The idea that partners really need to come in and -- except for the most sophisticated customer -- actually be the one who pulls together the solution, it doesn't really change that piece.

You can say we've been in the hosting business forever. Hotmail, you know, the world's biggest e-mail system is hosted by us. And as we've put more features in there and even have you pay for subscriptions to get at some of those advanced features, that's Exchange in the cloud. And so you'll have Exchange in the cloud, Exchange running in partners like mostly telcos, and then Exchange running on premise. And you've got to have a spectrum of choices people have there.

SharePoint today runs primarily on premise, we have some partners who are doing hosted SharePoint, we are looking at what our role is in helping people with SharePoint.

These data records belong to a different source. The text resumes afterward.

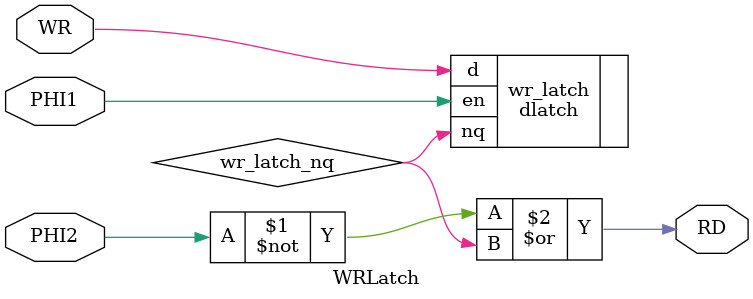
<source format=v>

module DataBusBit(
	PHI1, PHI2,
	ADL, ADH, DB, DB_Ext,
	DL_ADL, DL_ADH, DL_DB,
	RD);

	input PHI1;
	input PHI2;

	inout ADL;
	inout ADH;
	inout DB;
	inout DB_Ext;

	input DL_ADL;
	input DL_ADH;
	input DL_DB;
	input RD;

	dlatch transp_latch (.d(DB_Ext), .en(1), .nq(transp_latch_nq) );
	wire transp_latch_nq;
	dlatch dir_latch (.d(transp_latch_nq), .en(PHI2), .nq(dir_latch_nq) );
	wire dir_latch_nq;

	wire dir_val;
	assign dir_val = PHI1 ? dir_latch_nq : 1'bz;
	assign ADL = DL_ADL ? dir_val : 1'bz;
	assign ADH = DL_ADH ? dir_val : 1'bz;
	assign DB = DL_DB ? dir_val : 1'bz;

	dlatch int_db_latch (.d(DB), .en(1), .nq(int_db_latch_nq) );
	wire int_db_latch_nq;
	dlatch dor_latch (.d(int_db_latch_nq), .en(PHI1), .nq(dor_latch_nq) );
	wire dor_latch_nq;
	bufif0 (DB_Ext, dor_latch_nq, RD);

endmodule // DataBusBit

module WRLatch(PHI1, PHI2, WR, RD);

	input PHI1;
	input PHI2;
	input WR;
	output RD;

	dlatch wr_latch (.d(WR), .en(PHI1), .nq(wr_latch_nq) );
	wire wr_latch_nq;
	wire tmp1;
	nor (tmp1, ~PHI2, wr_latch_nq);
	not (RD, tmp1);

endmodule // WRLatch

</source>
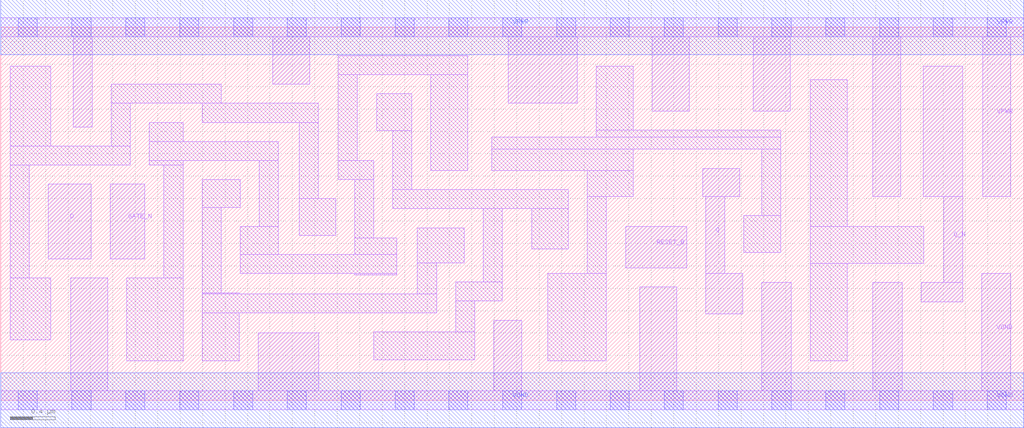
<source format=lef>
# Copyright 2020 The SkyWater PDK Authors
#
# Licensed under the Apache License, Version 2.0 (the "License");
# you may not use this file except in compliance with the License.
# You may obtain a copy of the License at
#
#     https://www.apache.org/licenses/LICENSE-2.0
#
# Unless required by applicable law or agreed to in writing, software
# distributed under the License is distributed on an "AS IS" BASIS,
# WITHOUT WARRANTIES OR CONDITIONS OF ANY KIND, either express or implied.
# See the License for the specific language governing permissions and
# limitations under the License.
#
# SPDX-License-Identifier: Apache-2.0

VERSION 5.7 ;
  NAMESCASESENSITIVE ON ;
  NOWIREEXTENSIONATPIN ON ;
  DIVIDERCHAR "/" ;
  BUSBITCHARS "[]" ;
UNITS
  DATABASE MICRONS 200 ;
END UNITS
MACRO sky130_fd_sc_ms__dlrbn_2
  CLASS CORE ;
  SOURCE USER ;
  FOREIGN sky130_fd_sc_ms__dlrbn_2 ;
  ORIGIN  0.000000  0.000000 ;
  SIZE  9.120000 BY  3.330000 ;
  SYMMETRY X Y ;
  SITE unit ;
  PIN D
    ANTENNAGATEAREA  0.233700 ;
    DIRECTION INPUT ;
    USE SIGNAL ;
    PORT
      LAYER li1 ;
        RECT 0.425000 1.260000 0.805000 1.930000 ;
    END
  END D
  PIN Q
    ANTENNADIFFAREA  0.509600 ;
    DIRECTION OUTPUT ;
    USE SIGNAL ;
    PORT
      LAYER li1 ;
        RECT 6.260000 1.820000 6.590000 2.070000 ;
        RECT 6.285000 0.770000 6.615000 1.130000 ;
        RECT 6.285000 1.130000 6.455000 1.820000 ;
    END
  END Q
  PIN Q_N
    ANTENNADIFFAREA  0.539200 ;
    DIRECTION OUTPUT ;
    USE SIGNAL ;
    PORT
      LAYER li1 ;
        RECT 8.205000 0.880000 8.575000 1.050000 ;
        RECT 8.225000 1.820000 8.575000 2.980000 ;
        RECT 8.405000 1.050000 8.575000 1.820000 ;
    END
  END Q_N
  PIN RESET_B
    ANTENNAGATEAREA  0.312600 ;
    DIRECTION INPUT ;
    USE SIGNAL ;
    PORT
      LAYER li1 ;
        RECT 5.570000 1.180000 6.115000 1.550000 ;
    END
  END RESET_B
  PIN GATE_N
    ANTENNAGATEAREA  0.262200 ;
    DIRECTION INPUT ;
    USE CLOCK ;
    PORT
      LAYER li1 ;
        RECT 0.975000 1.260000 1.285000 1.930000 ;
    END
  END GATE_N
  PIN VGND
    DIRECTION INOUT ;
    USE GROUND ;
    PORT
      LAYER li1 ;
        RECT 0.000000 -0.085000 9.120000 0.085000 ;
        RECT 0.625000  0.085000 0.955000 1.090000 ;
        RECT 2.295000  0.085000 2.835000 0.600000 ;
        RECT 4.395000  0.085000 4.645000 0.715000 ;
        RECT 5.695000  0.085000 6.025000 1.010000 ;
        RECT 6.785000  0.085000 7.045000 1.050000 ;
        RECT 7.775000  0.085000 8.035000 1.050000 ;
        RECT 8.745000  0.085000 9.005000 1.130000 ;
      LAYER mcon ;
        RECT 0.155000 -0.085000 0.325000 0.085000 ;
        RECT 0.635000 -0.085000 0.805000 0.085000 ;
        RECT 1.115000 -0.085000 1.285000 0.085000 ;
        RECT 1.595000 -0.085000 1.765000 0.085000 ;
        RECT 2.075000 -0.085000 2.245000 0.085000 ;
        RECT 2.555000 -0.085000 2.725000 0.085000 ;
        RECT 3.035000 -0.085000 3.205000 0.085000 ;
        RECT 3.515000 -0.085000 3.685000 0.085000 ;
        RECT 3.995000 -0.085000 4.165000 0.085000 ;
        RECT 4.475000 -0.085000 4.645000 0.085000 ;
        RECT 4.955000 -0.085000 5.125000 0.085000 ;
        RECT 5.435000 -0.085000 5.605000 0.085000 ;
        RECT 5.915000 -0.085000 6.085000 0.085000 ;
        RECT 6.395000 -0.085000 6.565000 0.085000 ;
        RECT 6.875000 -0.085000 7.045000 0.085000 ;
        RECT 7.355000 -0.085000 7.525000 0.085000 ;
        RECT 7.835000 -0.085000 8.005000 0.085000 ;
        RECT 8.315000 -0.085000 8.485000 0.085000 ;
        RECT 8.795000 -0.085000 8.965000 0.085000 ;
      LAYER met1 ;
        RECT 0.000000 -0.245000 9.120000 0.245000 ;
    END
  END VGND
  PIN VPWR
    DIRECTION INOUT ;
    USE POWER ;
    PORT
      LAYER li1 ;
        RECT 0.000000 3.245000 9.120000 3.415000 ;
        RECT 0.645000 2.440000 0.815000 3.245000 ;
        RECT 2.425000 2.820000 2.755000 3.245000 ;
        RECT 4.525000 2.650000 5.140000 3.245000 ;
        RECT 5.810000 2.580000 6.140000 3.245000 ;
        RECT 6.710000 2.580000 7.040000 3.245000 ;
        RECT 7.775000 1.820000 8.025000 3.245000 ;
        RECT 8.755000 1.820000 9.005000 3.245000 ;
      LAYER mcon ;
        RECT 0.155000 3.245000 0.325000 3.415000 ;
        RECT 0.635000 3.245000 0.805000 3.415000 ;
        RECT 1.115000 3.245000 1.285000 3.415000 ;
        RECT 1.595000 3.245000 1.765000 3.415000 ;
        RECT 2.075000 3.245000 2.245000 3.415000 ;
        RECT 2.555000 3.245000 2.725000 3.415000 ;
        RECT 3.035000 3.245000 3.205000 3.415000 ;
        RECT 3.515000 3.245000 3.685000 3.415000 ;
        RECT 3.995000 3.245000 4.165000 3.415000 ;
        RECT 4.475000 3.245000 4.645000 3.415000 ;
        RECT 4.955000 3.245000 5.125000 3.415000 ;
        RECT 5.435000 3.245000 5.605000 3.415000 ;
        RECT 5.915000 3.245000 6.085000 3.415000 ;
        RECT 6.395000 3.245000 6.565000 3.415000 ;
        RECT 6.875000 3.245000 7.045000 3.415000 ;
        RECT 7.355000 3.245000 7.525000 3.415000 ;
        RECT 7.835000 3.245000 8.005000 3.415000 ;
        RECT 8.315000 3.245000 8.485000 3.415000 ;
        RECT 8.795000 3.245000 8.965000 3.415000 ;
      LAYER met1 ;
        RECT 0.000000 3.085000 9.120000 3.575000 ;
    END
  END VPWR
  OBS
    LAYER li1 ;
      RECT 0.085000 0.540000 0.445000 1.090000 ;
      RECT 0.085000 1.090000 0.255000 2.100000 ;
      RECT 0.085000 2.100000 1.155000 2.270000 ;
      RECT 0.085000 2.270000 0.445000 2.980000 ;
      RECT 0.985000 2.270000 1.155000 2.650000 ;
      RECT 0.985000 2.650000 1.965000 2.820000 ;
      RECT 1.125000 0.350000 1.625000 1.090000 ;
      RECT 1.325000 2.100000 1.625000 2.140000 ;
      RECT 1.325000 2.140000 2.475000 2.310000 ;
      RECT 1.325000 2.310000 1.625000 2.480000 ;
      RECT 1.455000 1.090000 1.625000 2.100000 ;
      RECT 1.795000 0.350000 2.125000 0.780000 ;
      RECT 1.795000 0.780000 3.885000 0.950000 ;
      RECT 1.795000 0.950000 2.125000 0.960000 ;
      RECT 1.795000 0.960000 1.965000 1.720000 ;
      RECT 1.795000 1.720000 2.135000 1.970000 ;
      RECT 1.795000 2.480000 2.830000 2.650000 ;
      RECT 2.135000 1.130000 3.530000 1.300000 ;
      RECT 2.135000 1.300000 2.475000 1.550000 ;
      RECT 2.305000 1.550000 2.475000 2.140000 ;
      RECT 2.660000 1.470000 2.985000 1.800000 ;
      RECT 2.660000 1.800000 2.830000 2.480000 ;
      RECT 3.010000 1.970000 3.325000 2.140000 ;
      RECT 3.010000 2.140000 3.180000 2.905000 ;
      RECT 3.010000 2.905000 4.165000 3.075000 ;
      RECT 3.155000 1.120000 3.530000 1.130000 ;
      RECT 3.155000 1.300000 3.530000 1.450000 ;
      RECT 3.155000 1.450000 3.325000 1.970000 ;
      RECT 3.325000 0.360000 4.225000 0.610000 ;
      RECT 3.350000 2.405000 3.665000 2.735000 ;
      RECT 3.495000 1.710000 5.060000 1.880000 ;
      RECT 3.495000 1.880000 3.665000 2.405000 ;
      RECT 3.715000 0.950000 3.885000 1.225000 ;
      RECT 3.715000 1.225000 4.130000 1.540000 ;
      RECT 3.835000 2.050000 4.165000 2.905000 ;
      RECT 4.055000 0.610000 4.225000 0.885000 ;
      RECT 4.055000 0.885000 4.470000 1.055000 ;
      RECT 4.300000 1.055000 4.470000 1.710000 ;
      RECT 4.375000 2.050000 5.640000 2.240000 ;
      RECT 4.375000 2.240000 6.955000 2.350000 ;
      RECT 4.735000 1.350000 5.060000 1.710000 ;
      RECT 4.875000 0.350000 5.400000 1.130000 ;
      RECT 5.230000 1.130000 5.400000 1.820000 ;
      RECT 5.230000 1.820000 5.640000 2.050000 ;
      RECT 5.310000 2.350000 6.955000 2.410000 ;
      RECT 5.310000 2.410000 5.640000 2.980000 ;
      RECT 6.625000 1.320000 6.955000 1.650000 ;
      RECT 6.785000 1.650000 6.955000 2.240000 ;
      RECT 7.215000 0.350000 7.545000 1.220000 ;
      RECT 7.215000 1.220000 8.230000 1.550000 ;
      RECT 7.215000 1.550000 7.545000 2.860000 ;
  END
END sky130_fd_sc_ms__dlrbn_2

</source>
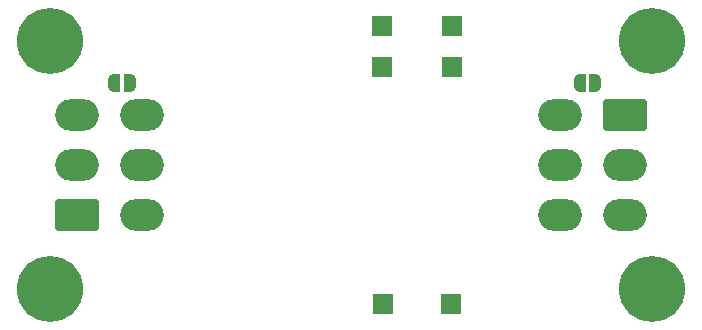
<source format=gbs>
%TF.GenerationSoftware,KiCad,Pcbnew,(7.0.0)*%
%TF.CreationDate,2023-03-31T19:13:01+01:00*%
%TF.ProjectId,CANRepIso,43414e52-6570-4497-936f-2e6b69636164,rev?*%
%TF.SameCoordinates,Original*%
%TF.FileFunction,Soldermask,Bot*%
%TF.FilePolarity,Negative*%
%FSLAX46Y46*%
G04 Gerber Fmt 4.6, Leading zero omitted, Abs format (unit mm)*
G04 Created by KiCad (PCBNEW (7.0.0)) date 2023-03-31 19:13:01*
%MOMM*%
%LPD*%
G01*
G04 APERTURE LIST*
G04 Aperture macros list*
%AMRoundRect*
0 Rectangle with rounded corners*
0 $1 Rounding radius*
0 $2 $3 $4 $5 $6 $7 $8 $9 X,Y pos of 4 corners*
0 Add a 4 corners polygon primitive as box body*
4,1,4,$2,$3,$4,$5,$6,$7,$8,$9,$2,$3,0*
0 Add four circle primitives for the rounded corners*
1,1,$1+$1,$2,$3*
1,1,$1+$1,$4,$5*
1,1,$1+$1,$6,$7*
1,1,$1+$1,$8,$9*
0 Add four rect primitives between the rounded corners*
20,1,$1+$1,$2,$3,$4,$5,0*
20,1,$1+$1,$4,$5,$6,$7,0*
20,1,$1+$1,$6,$7,$8,$9,0*
20,1,$1+$1,$8,$9,$2,$3,0*%
%AMFreePoly0*
4,1,19,0.500000,-0.750000,0.000000,-0.750000,0.000000,-0.744911,-0.071157,-0.744911,-0.207708,-0.704816,-0.327430,-0.627875,-0.420627,-0.520320,-0.479746,-0.390866,-0.500000,-0.250000,-0.500000,0.250000,-0.479746,0.390866,-0.420627,0.520320,-0.327430,0.627875,-0.207708,0.704816,-0.071157,0.744911,0.000000,0.744911,0.000000,0.750000,0.500000,0.750000,0.500000,-0.750000,0.500000,-0.750000,
$1*%
%AMFreePoly1*
4,1,19,0.000000,0.744911,0.071157,0.744911,0.207708,0.704816,0.327430,0.627875,0.420627,0.520320,0.479746,0.390866,0.500000,0.250000,0.500000,-0.250000,0.479746,-0.390866,0.420627,-0.520320,0.327430,-0.627875,0.207708,-0.704816,0.071157,-0.744911,0.000000,-0.744911,0.000000,-0.750000,-0.500000,-0.750000,-0.500000,0.750000,0.000000,0.750000,0.000000,0.744911,0.000000,0.744911,
$1*%
G04 Aperture macros list end*
%ADD10RoundRect,0.250001X1.599999X-1.099999X1.599999X1.099999X-1.599999X1.099999X-1.599999X-1.099999X0*%
%ADD11O,3.700000X2.700000*%
%ADD12RoundRect,0.250001X-1.599999X1.099999X-1.599999X-1.099999X1.599999X-1.099999X1.599999X1.099999X0*%
%ADD13C,5.600000*%
%ADD14R,1.700000X1.700000*%
%ADD15FreePoly0,0.000000*%
%ADD16FreePoly1,0.000000*%
G04 APERTURE END LIST*
D10*
%TO.C,RBUS1*%
X117300000Y-100700000D03*
D11*
X117299999Y-96499999D03*
X117299999Y-92299999D03*
X122799999Y-100699999D03*
X122799999Y-96499999D03*
X122799999Y-92299999D03*
%TD*%
D12*
%TO.C,RBUS2*%
X163700000Y-92300000D03*
D11*
X163699999Y-96499999D03*
X163699999Y-100699999D03*
X158199999Y-92299999D03*
X158199999Y-96499999D03*
X158199999Y-100699999D03*
%TD*%
D13*
%TO.C,H3*%
X166000000Y-86000000D03*
%TD*%
D14*
%TO.C,TP7*%
X143159999Y-84699999D03*
%TD*%
D13*
%TO.C,H1*%
X115000000Y-86000000D03*
%TD*%
D14*
%TO.C,TP9*%
X149039999Y-84709999D03*
%TD*%
D13*
%TO.C,H2*%
X115000000Y-107000000D03*
%TD*%
%TO.C,H4*%
X166000000Y-107000000D03*
%TD*%
D14*
%TO.C,TP11*%
X143157999Y-88193999D03*
%TD*%
%TO.C,TP12*%
X149040999Y-88191999D03*
%TD*%
%TO.C,TP8*%
X143243999Y-108254999D03*
%TD*%
%TO.C,TP10*%
X148978999Y-108227999D03*
%TD*%
D15*
%TO.C,JP4*%
X120469999Y-89520000D03*
D16*
X121769999Y-89520000D03*
%TD*%
D15*
%TO.C,JP3*%
X159879000Y-89580000D03*
D16*
X161179000Y-89580000D03*
%TD*%
M02*

</source>
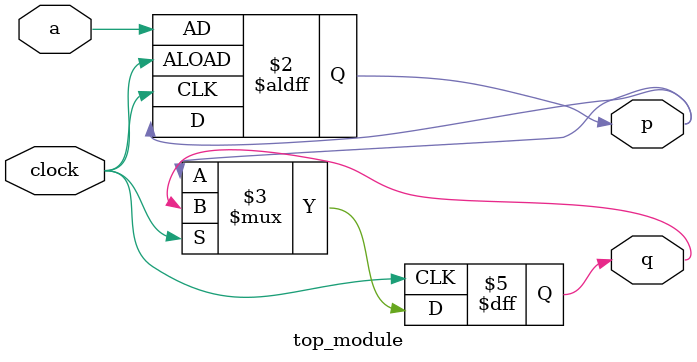
<source format=sv>
module top_module (
    input clock,
    input a, 
    output reg p,
    output reg q
);

    always @(posedge clock or negedge clock) begin
        if (clock) begin
            // p follows 'a' on the rising edge of the clock
            p <= a;
        end else begin
            // q follows 'p' on the falling edge of the clock
            q <= p;
        end
    end

endmodule

</source>
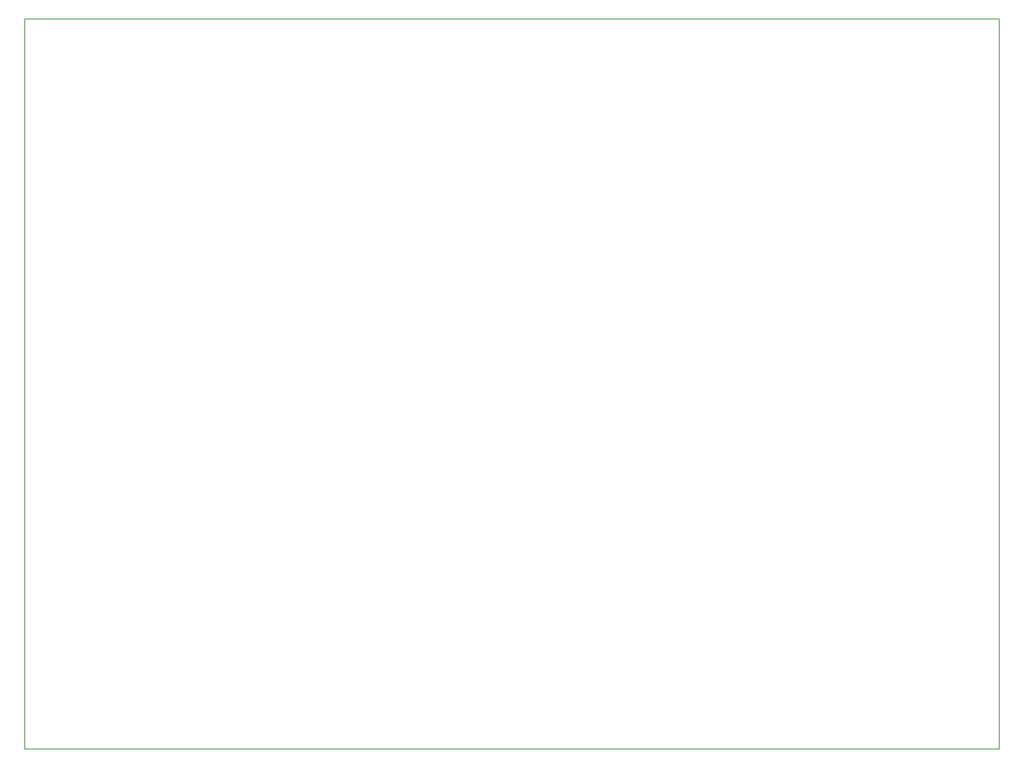
<source format=gbr>
%TF.GenerationSoftware,KiCad,Pcbnew,(5.1.4)-1*%
%TF.CreationDate,2020-05-13T01:14:08+08:00*%
%TF.ProjectId,LPF,4c50462e-6b69-4636-9164-5f7063625858,rev?*%
%TF.SameCoordinates,Original*%
%TF.FileFunction,Profile,NP*%
%FSLAX46Y46*%
G04 Gerber Fmt 4.6, Leading zero omitted, Abs format (unit mm)*
G04 Created by KiCad (PCBNEW (5.1.4)-1) date 2020-05-13 01:14:08*
%MOMM*%
%LPD*%
G04 APERTURE LIST*
%ADD10C,0.200000*%
G04 APERTURE END LIST*
D10*
X220000000Y-20000000D02*
X20000000Y-20000000D01*
X220000000Y-170000000D02*
X220000000Y-20000000D01*
X20000000Y-170000000D02*
X220000000Y-170000000D01*
X20000000Y-20000000D02*
X20000000Y-170000000D01*
M02*

</source>
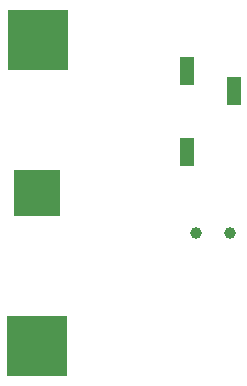
<source format=gbp>
G04 #@! TF.GenerationSoftware,KiCad,Pcbnew,5.1.0*
G04 #@! TF.CreationDate,2019-04-07T16:46:14+09:00*
G04 #@! TF.ProjectId,micro_cmos_guy,6d696372-6f5f-4636-9d6f-735f6775792e,rev?*
G04 #@! TF.SameCoordinates,Original*
G04 #@! TF.FileFunction,Paste,Bot*
G04 #@! TF.FilePolarity,Positive*
%FSLAX46Y46*%
G04 Gerber Fmt 4.6, Leading zero omitted, Abs format (unit mm)*
G04 Created by KiCad (PCBNEW 5.1.0) date 2019-04-07 16:46:14*
%MOMM*%
%LPD*%
G04 APERTURE LIST*
%ADD10R,4.000000X4.000000*%
%ADD11R,5.200000X5.200000*%
%ADD12R,1.200000X2.400000*%
%ADD13C,1.000000*%
G04 APERTURE END LIST*
D10*
X113500000Y-100900000D03*
D11*
X113500000Y-113850000D03*
X113600000Y-87950000D03*
D12*
X126250000Y-97450000D03*
X126250000Y-90550000D03*
X130250000Y-92250000D03*
D13*
X127000000Y-104250000D03*
X129900000Y-104250000D03*
M02*

</source>
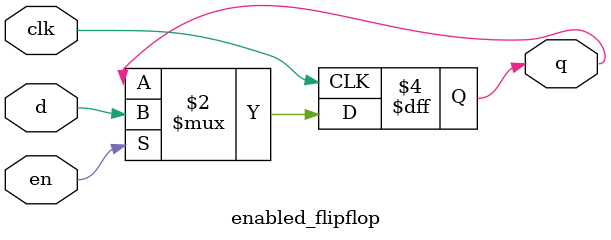
<source format=v>
module enabled_flipflop (
    d, en, clk,
    q
);

input       d, en, clk;
output reg  q;

always @(posedge clk) begin
    if(en) q <= d;
    else;
end
    
endmodule
</source>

So technologically the server equals service thing year by year is making good progress.

CRN: I guess the big question is will you guys host the server farm for this stuff going forward?

GATES: And in the case of Hotmail, we have that. You know, there are scale economics for certain things. It's not like we wake up in the morning and say, hey, let's go buy some more servers. But where the scale economics make that the most effective thing for the customer, we and the partners should want to have it work that way. The value-added of the partner isn't reliant on the software running on the server on premise.